------ TEXT SECTION ------

On indexing org files
Since indexing org file is kind of en vogue lately, I thought that I should present my own home-brewed
solution. Firstly, I tried to use recoll, but unfortunately I was unable to compile it on OSX. Because I store
all of my notes in one huge org file,
mdfind wasn't a solution ether. John Kitchin gave a lot of
inspiration, but somehow it didn't quite fit. So I had to hack something by myself...
(defpackage :index-cli (:use :cl :net.didierverna.clon) (:import-from :montezuma :add-field :make-field) (:export #:main)) (in-package :index-cli) (defvar *version* "0.1") (defvar *index-path-name* ".org-file-index") (defparameter *index-path* (merge-pathnames *index-path-name*)) (defun make-index (&key create-p) (make-instance 'montezuma:index :path *index-path* :create-p create-p :analyzer (make-instance 'montezuma:standard-analyzer) :default-field "*")) (defun search-index (query) (let ((index (make-index :create-p nil))) (when (= 0 (montezuma:search-each index query #'(lambda (doc-id score) (declare (ignore score)) (format t "~A [~A|~A]~%" (montezuma:document-value (montezuma:get-document index doc-id) 'title) (montezuma:document-value (montezuma:get-document index doc-id) 'file) (montezuma:document-value (montezuma:get-document index doc-id) 'buffer-position))) '(:num-docs 100000))) (format t "Not found~%")))) (defun index-file (filespec) (let ((all-docs (with-open-file (f filespec) (read f))) (index (make-index :create-p t))) (dolist (doc all-docs) (montezuma:add-document-to-index index doc (make-instance 'montezuma:standard-analyzer))) (montezuma:optimize index) (montezuma:close index))) ;;; CLI (defsynopsis (:postfix "FILE") (text :contents "Index alist file") (path :long-name "index-path" :short-name "i" :type :directory :description "Index location. Defaults to current directory.") (stropt :long-name "query" :short-name "q" :description "Search terms.") (flag :long-name "help" :short-name "h" :description "Show this help text.") (flag :long-name "version" :short-name "v" :description "Show the version.")) (defun main (args) (setf sb-impl::*default-external-format* :utf-8) (make-context :cmdline args) (when (getopt :short-name "h") (help) (sb-ext:exit)) (when (getopt :short-name "v") (format t "index-cli v~A~%" *version*) (sb-ext:exit)) (let ((index-path (getopt :short-name "i")) (query (getopt :short-name "q"))) (when index-path (setf *index-path* (merge-pathnames *index-path-name* index-path))) (if query (search-index query) (index-file (merge-pathnames (car (remainder)))))))

------

## SET TASKS
• a. According to the post on indexing org files, why was mdfind not a solution for the writer?
• b. Please pick up the post on indexing org files after its last line and keep writing it.

------ INFORMATION PROVIDED ------

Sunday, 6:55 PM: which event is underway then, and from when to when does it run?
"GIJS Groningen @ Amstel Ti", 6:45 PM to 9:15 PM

------

## RESPONSES TO THE EXERCISE
• a. The writer stores all of their notes in one huge org file.

• b.
The most important points are the
index-file and the
search-index functions. The file passed to
index-file should contain a list of alist. It iterates over this list and passes each alist to
Montezuma. Simple as that. The alists contains the following data:
- Usually the org headline.
- A paragraph's text. Meaning the text in between two org headlines.
- The absolute file path to the file where title or contents has been extracted.
- The position of the headline or paragraph in the buffer. Knowing that, it is easy to jump directly to the occurrence of the search term. This will be important later.
((title . "An awesome title") (contents . "Much much content...") (file . "/Users/lispm/org/kb.org") (buffer-position . 311518))
Each alist is a document in Lucene/Montezuma lingo. Note that contents is optional actually. This is because I'm indexing headlines and paragraphs independently. But when I index a paragraph I put it's parent-headline into the document as well. Admittedly this indexes the same headline multiple times which is unnecessary actually, but I'm fine with that.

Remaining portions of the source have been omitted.